Vakhtang Komakhidze was the only important Georgian journalist to investigate the death of Prime Minister Zurab Zhvania. His revelations of official corruption ended in the death threats which forced him to seek asylum in Switzerland.

A storm of controversy followed Komakhidze’s visit to Tskhinvali with the political scientist Paata Zakareishvili and the NGO activist Manana Mebuke last December. On his return he was met at the de facto border by pro-government journalists who quickly branded him a traitor, while ruling party politician Shota Malashkia denounced the three Georgians as ‘a disease’. “I’m just a journalist.” he says, “I do what I must do. In the future they will understand.”

What prompted the death threats against him? In his email to the news website presa.ge announcing his application for asylum, he wrote “I don’t know which piece of information it was that angered the government. On 6 August, for example, two days before the war, the State Minister of Georgia agreed the evacuation of the grandmother of Alana Gagloeva, an employee of the president’s press service with the de facto authority of the Tskhinvali region. However, at the same time the government left the Georgian population completely unprotected from the Russian army. But it might have been some other piece of information that provoked the government’s aggression.”

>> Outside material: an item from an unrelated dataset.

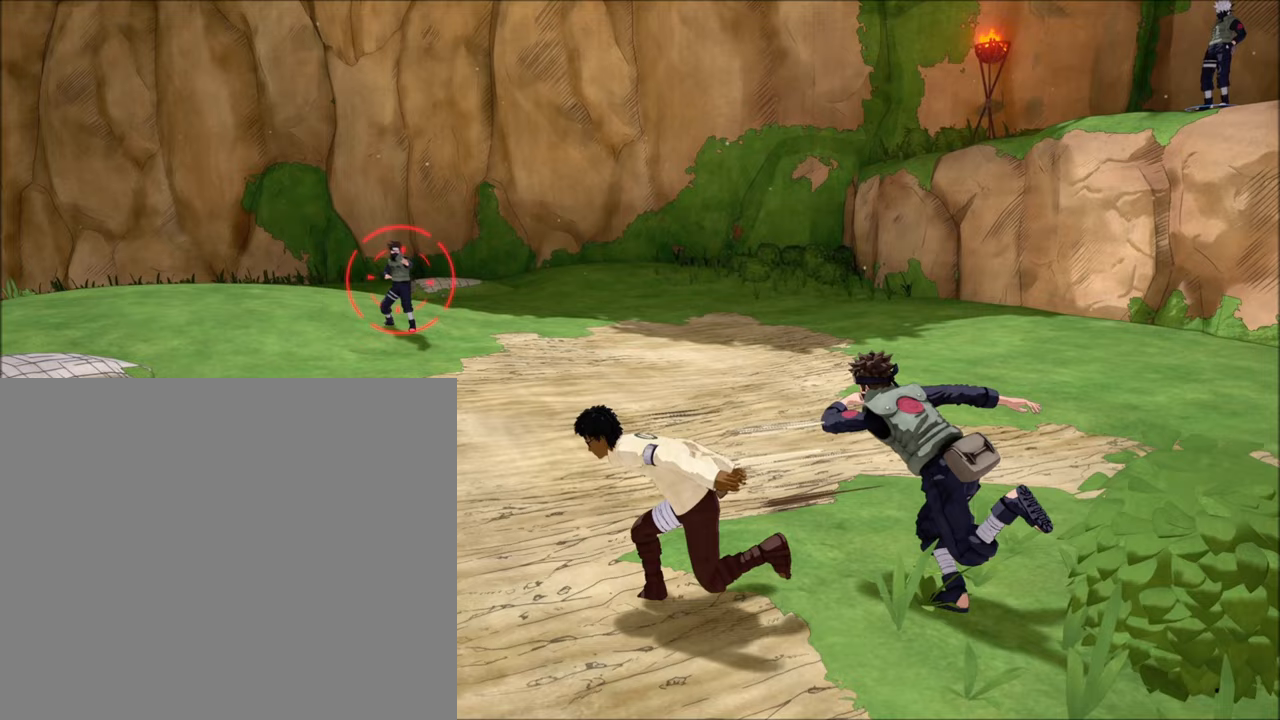
{"buttons": ["L1", "R2"], "left_stick": "up-left", "right_stick": "center", "events": [[33, "left_stick", "center"], [300, "left_stick", "up-left"]]}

The revelation that the Georgian government was evacuating certain individuals from what would shortly become a conflict zone would be unlikely to cause a stir internationally. The European Union’s own investigation led by Ambassador Heidi Tagliavini states on page 19 that: “Open hostilities began with a large-scale Georgian military operation against the town of Tskhinvali and the surrounding areas, launched in the night of 7 to 8 August 2008. Operations started with a massive Georgian artillery attack”. The Georgian government’s control of the media ensured that the report had little impact, but perhaps it is Komakhidze’s proven ability to make allegations matter, to shape public debate, that unnerved influential figures. Although his Reportiori (‘Reporter’) Studio only ever employed a maximum of 5-6 people and was frequently short of money – “we just had enough to make a video, to make a montage”, it had a track record of securing exposure for difficult issues.